The vertiginous fall in crude oil prices has forced many countries to cut taxes and levies on hydrocarbon production and exports, but India’s stiff imposts have only turned more onerous for explorers here.

As gathered by consultancy firm Wood Mackenzie, countries like the UK, US, Colombia, Australia, Russia, Kazakhstan and Argentina have in recent weeks given a helping hand to their oil producers and exporters through steps such as reduced export duty

and petroleum revenue taxes, removal of carbon tax and even cuts in the corporate tax rate.

However, with taxes and levies in India remaining the same while realisation from crude sales falls, oil producers here have no option but to slash capex plans. In the case of nominated blocks, for instance, the oil cess, which was raised 80% to Rs 4,500 per tonne in March 2012, accounts for a huge 25% of the gross realisation from sale of crude oil at present, with Brent crude at $36 per barrel. When crude was hovering around $100 per barrel in early 2004, the cess worked out to be only 10% of the gross realisation. Analysts suggest the cess could be made an ad valorem levy, given the volatility in the crude market.

India’s oil producers like ONGC and Cairn India, as reported by FE earlier, have cut capex plans given the depressed global oil prices which, many analysts believe, could plunge further given likely supply increases from the US, Russia and Iran. Many believe that state-run ONGC may put in abeyance further development of the much-touted deepwater block KG-DWN-98/2 in the Krishna Godavari basin, which entails an investment to the tune of $6-7 billion to pump out oil and gas by 2018. Similarly, Cairn India’s FY16 capex plan could be slashed by a steep 40%, in what could accelerate the fall in output from the country’s largest onshore oil block at Barmer in Rajasthan.

Exploration and production (E&P) players in India are subject to royalty, profit petroleum (for blocks auctioned under NELP regime), cess (for pre-NELP blocks and nominated blocks), service tax, VAT, and National Calamity Contigent Duty (NCCD) etc.

Of these, the cess has proved most onerous for the industry as it was hiked to Rs 4,500 per MT from Rs 2,500 per MT in March 2012. While the cess was  10% of the gross realisation when Brent crude was ruling above $100 per barrel, it is now close to a quarter of the realisation.

Industry (Development) Act, 1974, provides for collection of cess as a duty of excise on indigenous crude oil. Cess incurred by producers is not recoverable from refineries and thus forms part of the cost of production of crude oil. The cess was levied at Rs 60 per tonne in July 1974 and subsequently revised several times.

While NELP blocks, including Reliance Industries’ KG-D6 block on the east coast, are exempted from cess, pre-NELP discovered blocks like Panna-Mukta-Tapti and Ravva pay a fixed rate of cess of Rs 900 per tonne.

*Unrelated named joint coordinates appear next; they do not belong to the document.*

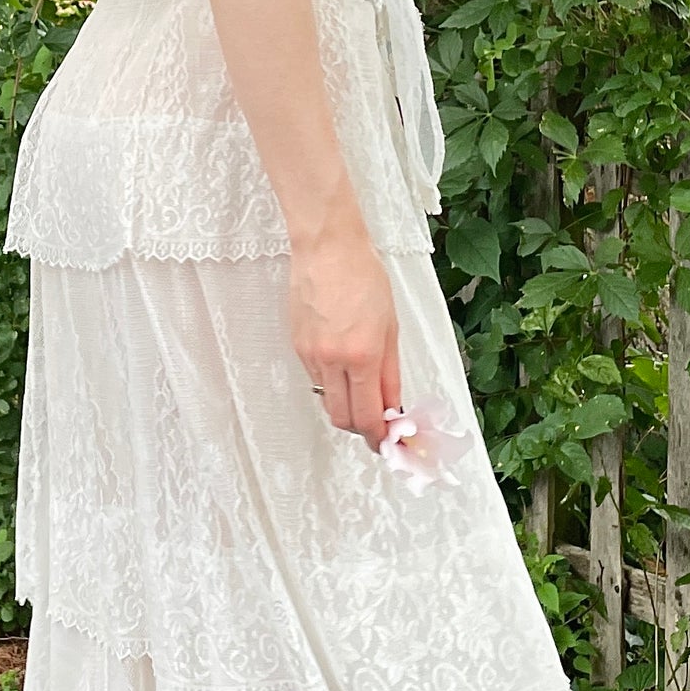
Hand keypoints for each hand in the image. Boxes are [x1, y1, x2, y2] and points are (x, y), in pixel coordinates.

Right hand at [289, 226, 401, 450]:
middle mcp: (333, 360)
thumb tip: (392, 406)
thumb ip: (390, 373)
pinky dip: (333, 382)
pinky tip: (344, 364)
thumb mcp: (390, 327)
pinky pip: (317, 378)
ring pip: (328, 399)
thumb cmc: (363, 277)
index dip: (378, 436)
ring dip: (347, 404)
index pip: (368, 415)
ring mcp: (311, 355)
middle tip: (376, 425)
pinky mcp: (297, 347)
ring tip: (363, 390)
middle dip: (360, 429)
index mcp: (362, 355)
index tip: (387, 442)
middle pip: (342, 418)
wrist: (327, 249)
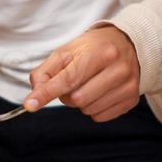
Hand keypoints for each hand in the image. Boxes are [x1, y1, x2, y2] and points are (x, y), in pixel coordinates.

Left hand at [23, 24, 140, 122]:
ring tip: (88, 85)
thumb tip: (35, 92)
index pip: (68, 79)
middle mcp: (118, 70)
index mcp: (100, 53)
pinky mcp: (131, 100)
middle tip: (72, 82)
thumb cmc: (94, 47)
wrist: (128, 44)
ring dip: (80, 102)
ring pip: (88, 110)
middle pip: (77, 99)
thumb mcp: (67, 51)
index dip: (47, 93)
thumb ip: (47, 71)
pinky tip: (99, 93)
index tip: (30, 104)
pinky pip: (100, 117)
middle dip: (67, 95)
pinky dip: (93, 109)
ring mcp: (127, 86)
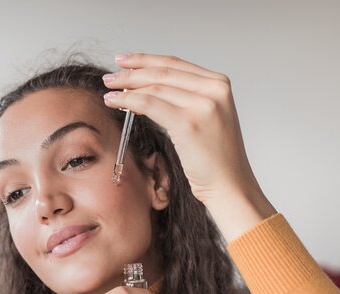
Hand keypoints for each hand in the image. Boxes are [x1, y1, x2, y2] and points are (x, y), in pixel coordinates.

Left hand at [102, 53, 260, 204]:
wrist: (230, 185)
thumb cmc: (217, 159)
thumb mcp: (207, 118)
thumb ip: (187, 99)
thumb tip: (148, 88)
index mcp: (219, 85)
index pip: (176, 64)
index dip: (146, 60)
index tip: (125, 61)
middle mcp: (214, 90)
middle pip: (163, 73)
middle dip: (132, 72)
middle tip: (110, 77)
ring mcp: (203, 106)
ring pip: (154, 87)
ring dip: (127, 87)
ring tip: (109, 90)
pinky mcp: (189, 124)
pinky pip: (150, 105)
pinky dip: (129, 101)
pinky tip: (115, 102)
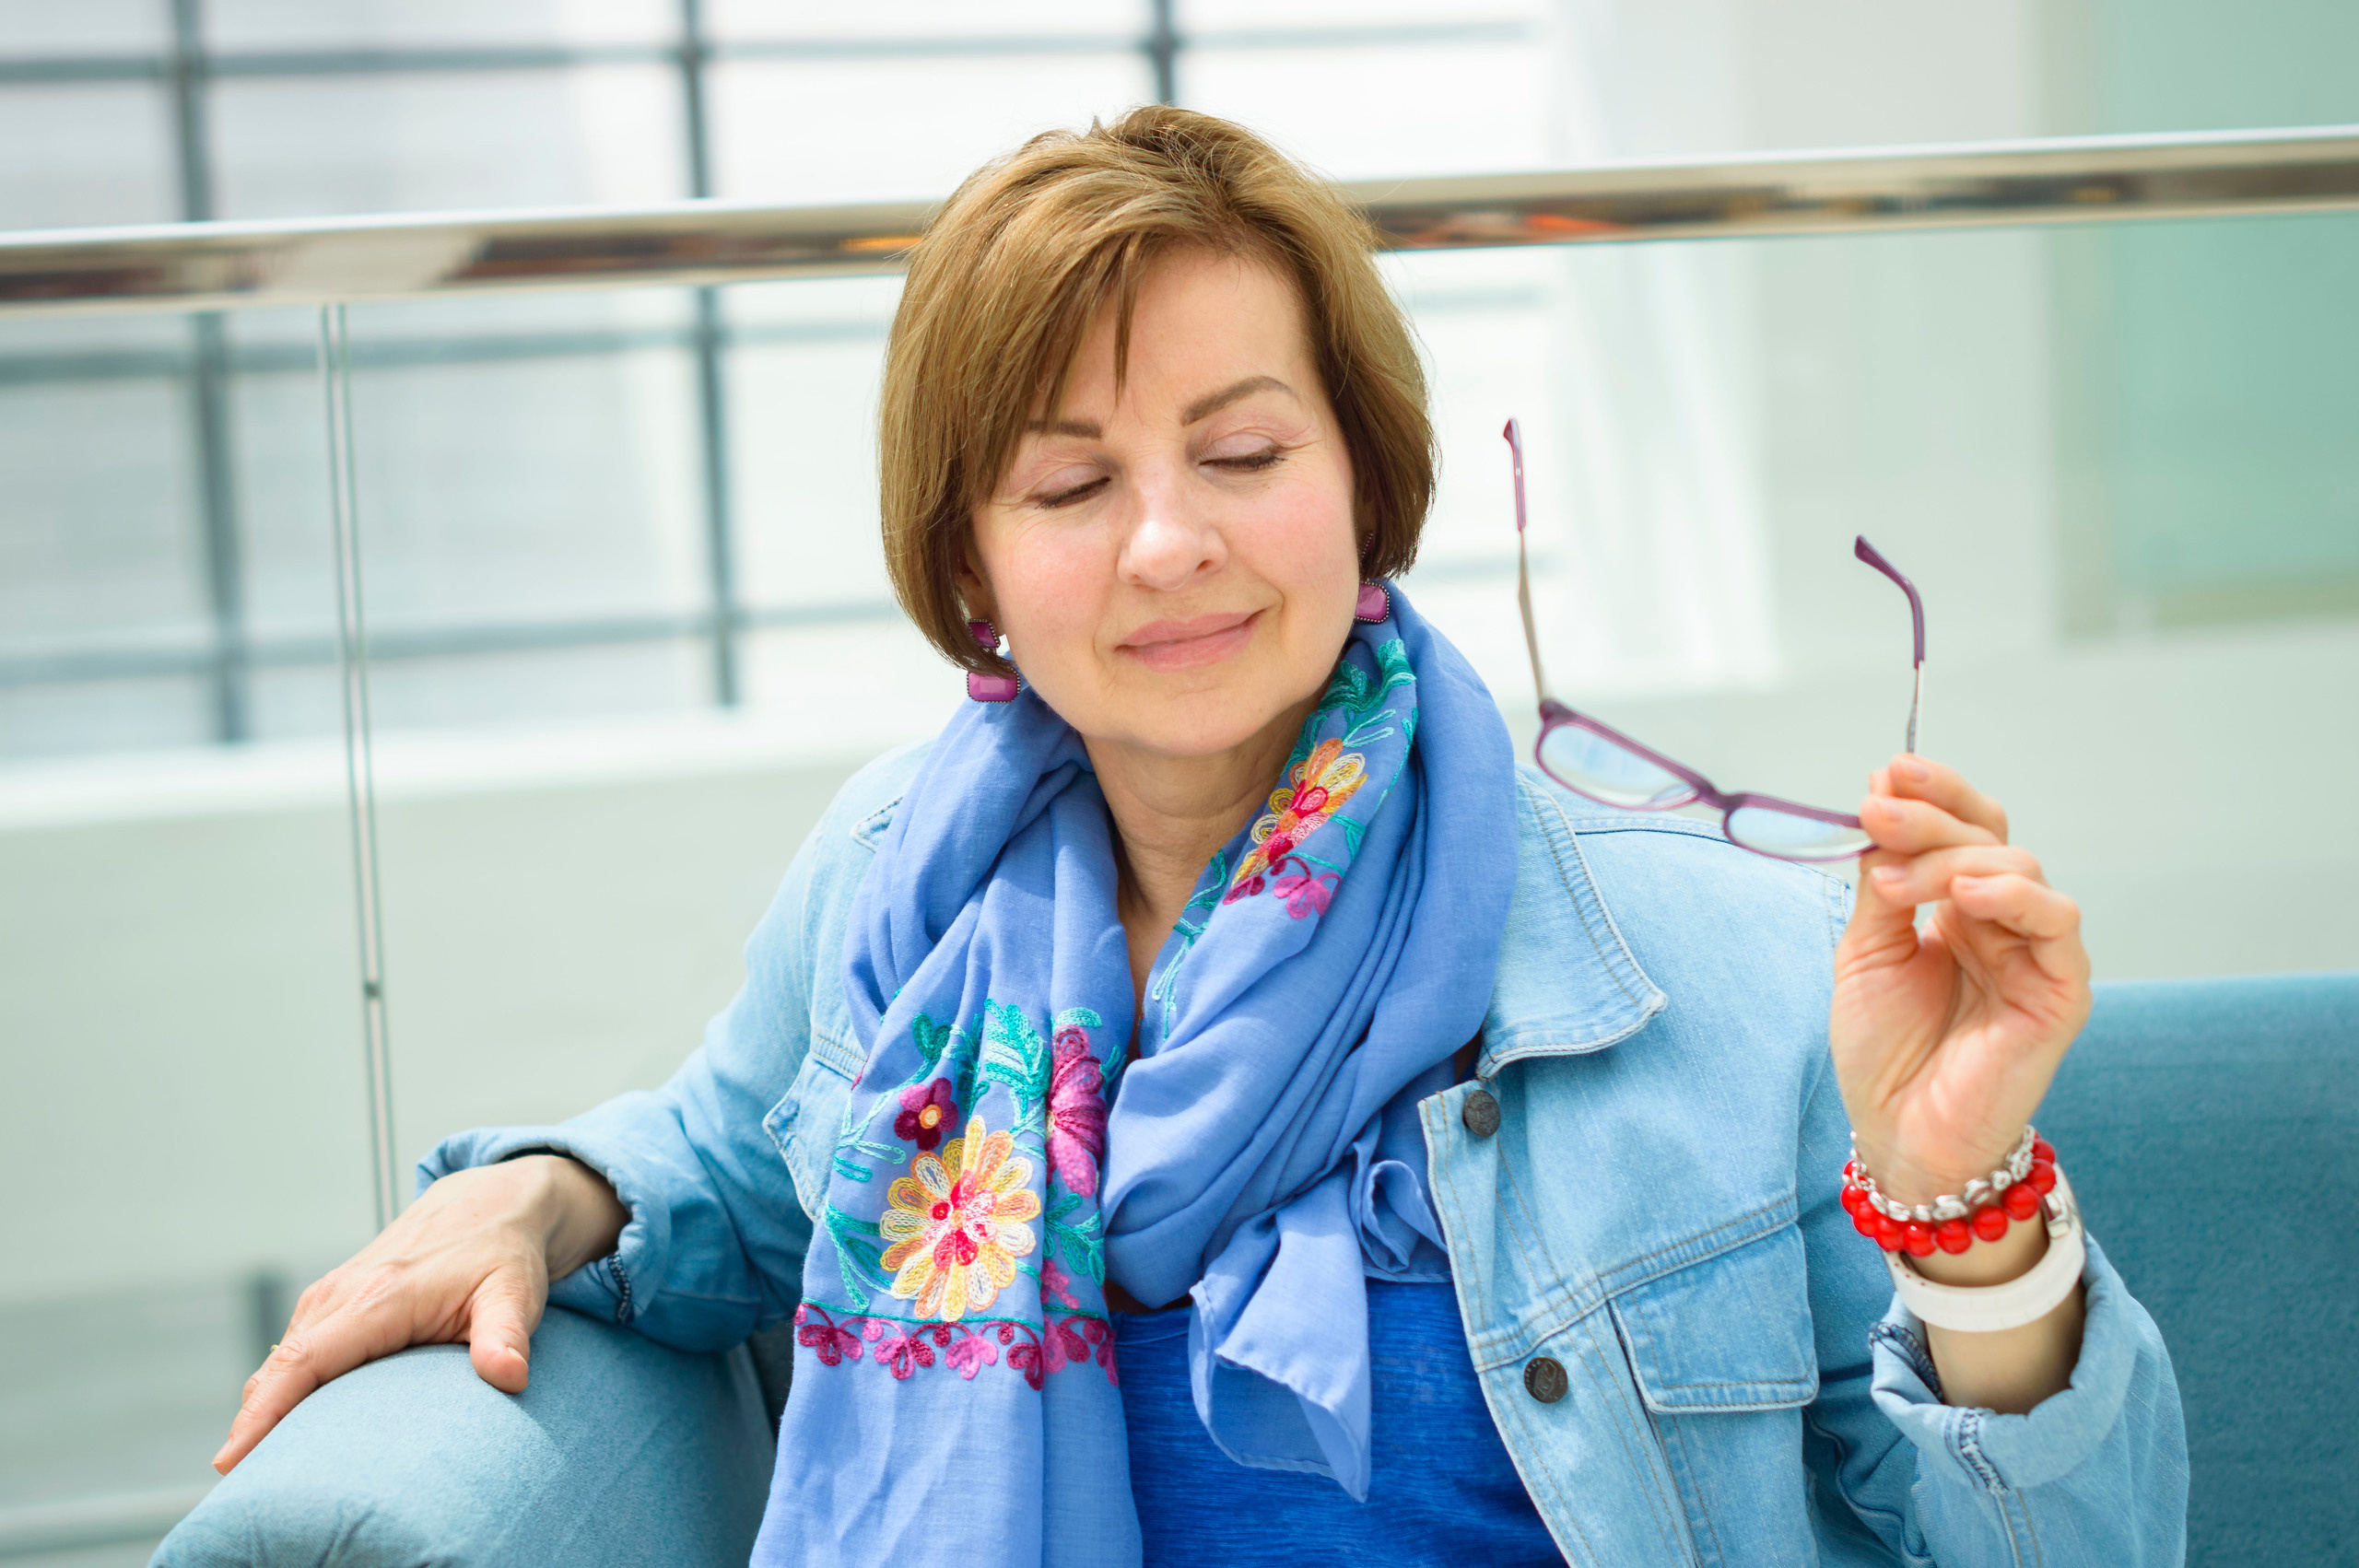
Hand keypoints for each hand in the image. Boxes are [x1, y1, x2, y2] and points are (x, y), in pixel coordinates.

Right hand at [211, 1154, 625, 1474]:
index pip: (304, 1361)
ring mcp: (332, 1293)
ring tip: (258, 1469)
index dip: (264, 1414)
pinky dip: (281, 1388)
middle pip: (279, 1369)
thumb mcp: (514, 1292)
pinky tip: (283, 1428)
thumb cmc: (503, 1254)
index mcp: (379, 1297)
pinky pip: (294, 1349)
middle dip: (252, 1427)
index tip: (232, 1460)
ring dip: (262, 1410)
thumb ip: (507, 1336)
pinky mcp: (333, 1299)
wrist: (488, 1203)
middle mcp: (343, 1293)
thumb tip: (509, 1376)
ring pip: (281, 1360)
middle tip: (244, 1487)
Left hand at [1830, 755, 2091, 1212]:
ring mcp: (2035, 952)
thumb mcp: (1867, 950)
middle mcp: (2004, 921)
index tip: (1889, 772)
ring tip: (1896, 882)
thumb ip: (1881, 880)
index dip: (1935, 794)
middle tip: (1878, 812)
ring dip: (1954, 860)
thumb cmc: (1885, 1052)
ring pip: (2019, 868)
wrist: (1900, 1135)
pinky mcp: (2061, 991)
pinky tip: (1970, 897)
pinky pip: (2057, 923)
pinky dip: (2017, 897)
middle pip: (1988, 838)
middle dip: (1929, 819)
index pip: (1964, 827)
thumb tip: (1881, 796)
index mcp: (1959, 906)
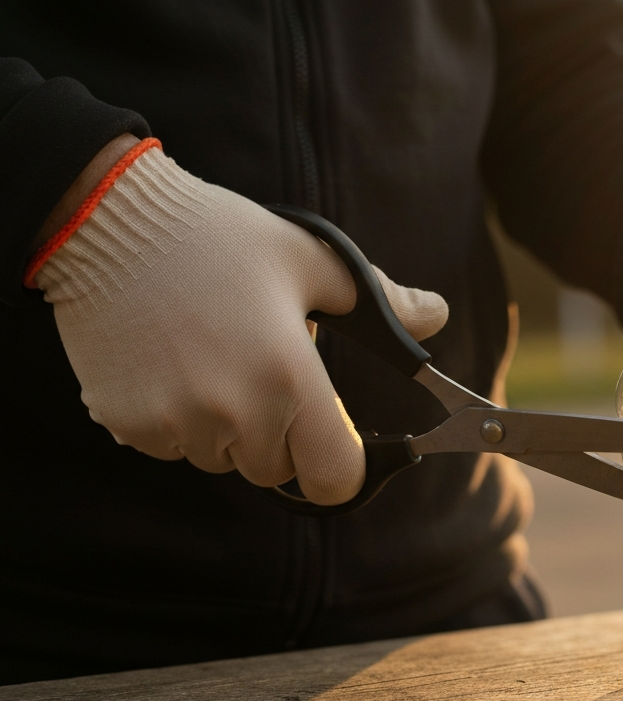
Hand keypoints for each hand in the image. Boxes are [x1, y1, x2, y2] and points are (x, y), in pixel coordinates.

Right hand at [36, 145, 447, 502]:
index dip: (340, 465)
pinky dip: (178, 419)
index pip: (334, 477)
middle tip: (258, 365)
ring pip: (221, 459)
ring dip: (226, 427)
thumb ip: (382, 301)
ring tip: (210, 354)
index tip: (333, 442)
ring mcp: (173, 425)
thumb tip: (437, 314)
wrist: (108, 222)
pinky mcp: (126, 426)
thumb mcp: (312, 261)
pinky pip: (172, 446)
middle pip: (275, 469)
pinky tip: (168, 362)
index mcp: (288, 378)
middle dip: (279, 433)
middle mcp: (232, 414)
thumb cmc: (220, 238)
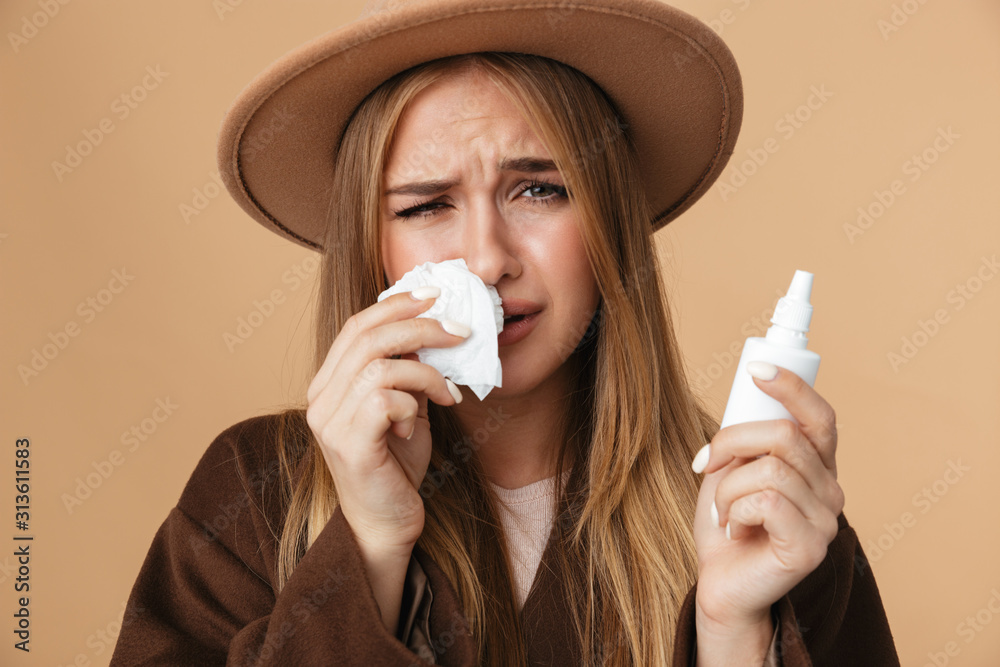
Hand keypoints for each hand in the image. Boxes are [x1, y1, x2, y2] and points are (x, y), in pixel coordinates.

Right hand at [305, 288, 466, 553]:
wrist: (387, 523)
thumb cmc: (396, 467)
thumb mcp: (406, 408)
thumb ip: (409, 372)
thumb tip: (436, 330)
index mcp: (328, 385)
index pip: (356, 327)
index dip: (394, 304)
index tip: (433, 295)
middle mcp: (320, 400)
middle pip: (367, 337)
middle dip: (420, 326)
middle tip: (459, 331)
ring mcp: (330, 423)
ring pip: (380, 366)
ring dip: (426, 372)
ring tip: (448, 392)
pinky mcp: (349, 445)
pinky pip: (385, 399)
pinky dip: (413, 403)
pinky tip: (422, 423)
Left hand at [691, 361, 843, 634]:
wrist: (720, 583)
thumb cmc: (726, 524)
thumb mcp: (730, 471)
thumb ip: (746, 441)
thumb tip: (749, 399)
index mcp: (816, 466)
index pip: (819, 417)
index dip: (792, 387)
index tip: (756, 369)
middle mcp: (830, 489)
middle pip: (784, 435)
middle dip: (731, 441)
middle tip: (706, 464)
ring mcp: (825, 520)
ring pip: (768, 470)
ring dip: (728, 487)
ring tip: (724, 510)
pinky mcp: (809, 547)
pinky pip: (766, 502)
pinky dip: (735, 511)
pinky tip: (735, 529)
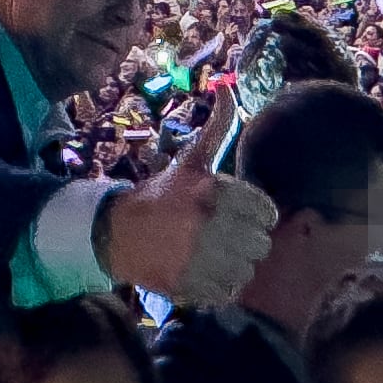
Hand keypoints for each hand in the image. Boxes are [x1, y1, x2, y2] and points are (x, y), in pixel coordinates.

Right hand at [97, 113, 277, 306]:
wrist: (115, 230)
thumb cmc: (161, 194)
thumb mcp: (190, 160)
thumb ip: (218, 128)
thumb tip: (229, 90)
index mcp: (213, 191)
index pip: (267, 213)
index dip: (255, 215)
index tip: (237, 215)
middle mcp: (207, 224)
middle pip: (261, 244)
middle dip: (246, 242)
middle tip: (225, 237)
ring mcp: (197, 257)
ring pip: (247, 271)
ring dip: (235, 266)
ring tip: (215, 256)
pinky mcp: (187, 285)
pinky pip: (227, 292)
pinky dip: (220, 287)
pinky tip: (204, 272)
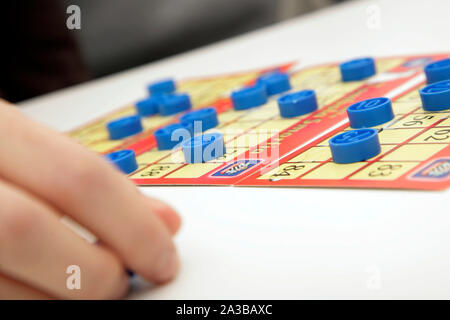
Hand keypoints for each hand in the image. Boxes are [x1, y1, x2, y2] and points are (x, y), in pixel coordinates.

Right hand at [0, 100, 180, 298]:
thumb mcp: (28, 148)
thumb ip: (89, 183)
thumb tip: (164, 223)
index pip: (77, 177)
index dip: (133, 226)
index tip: (164, 257)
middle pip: (29, 230)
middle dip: (95, 270)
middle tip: (123, 280)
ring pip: (0, 284)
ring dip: (63, 299)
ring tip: (85, 290)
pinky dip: (31, 304)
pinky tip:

Royalty is charged at 12.5% for crude oil from onland areas and 10% from offshore areas from the blocks awarded under NELP auction. The royalty on natural gas is levied at 10%.

“This coupled with other levies and operational expenditure, which may not commensurately fall with oil prices, leaves very little at the net level for the affected players. Hence, it may be imperative to make cess an ad-valorem levy, which moves in line with the oil prices for the industry to make meaningful cash generation in this high-risk industry. Barring that, the firms may have to borrow to sustain capex or curtail the capex, both of which may not be in the interest of the industry and the country over the long term,” said K Ravichandran, senior VP and co-head, corporate sector ratings, Icra.

Officials told FE the petroleum ministry favoured levying cess on ad-valorem basis, although the finance ministry would have to take a final call.

“Oil explorers such as ONGC and Oil India have shared oil subsidy bill when crude oil prices were high. Now, the scenario has reversed and government may consider giving them sops as their revenues are hit after crude prices have plummeted to an 11-year low. In the short-term, the government may not have much leg room to offer tax sops, but it could reduce the royalty or cess rate,” said Salil Garg, director, India Ratings & Research. PetroFed, an association of oil and gas companies, recently wrote to revenue secretary Hasmukh Adhia and petroleum secretary KD Tripathi seeking levy of 8% cess on the price of crude oil realised.